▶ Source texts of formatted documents
▽

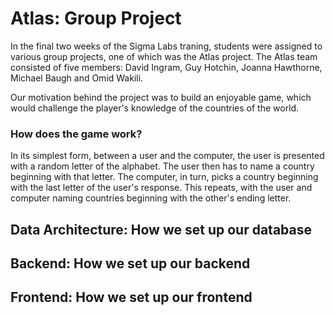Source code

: # Atlas: Group Project

In the final two weeks of the Sigma Labs traning, students were assigned to various group projects, one of which was the Atlas project. The Atlas team consisted of five members: David Ingram, Guy Hotchin, Joanna Hawthorne, Michael Baugh and Omid Wakili. 

Our motivation behind the project was to build an enjoyable game, which would challenge the player's knowledge of the countries of the world.

### How does the game work?

In its simplest form, between a user and the computer, the user is presented with a random letter of the alphabet. The user then has to name a country beginning with that letter. The computer, in turn, picks a country beginning with the last letter of the user's response. This repeats, with the user and computer naming countries beginning with the other's ending letter.

## Data Architecture: How we set up our database

## Backend: How we set up our backend

## Frontend: How we set up our frontend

△

▶ Exercise prompt
This calls for an exact copy of all the entries above, with the pictures omitted.

▶ Answer box
Source code

: # Atlas: Group Project

In the final two weeks of the Sigma Labs traning, students were assigned to various group projects, one of which was the Atlas project. The Atlas team consisted of five members: David Ingram, Guy Hotchin, Joanna Hawthorne, Michael Baugh and Omid Wakili. 

Our motivation behind the project was to build an enjoyable game, which would challenge the player's knowledge of the countries of the world.

### How does the game work?

In its simplest form, between a user and the computer, the user is presented with a random letter of the alphabet. The user then has to name a country beginning with that letter. The computer, in turn, picks a country beginning with the last letter of the user's response. This repeats, with the user and computer naming countries beginning with the other's ending letter.

## Data Architecture: How we set up our database

## Backend: How we set up our backend

## Frontend: How we set up our frontend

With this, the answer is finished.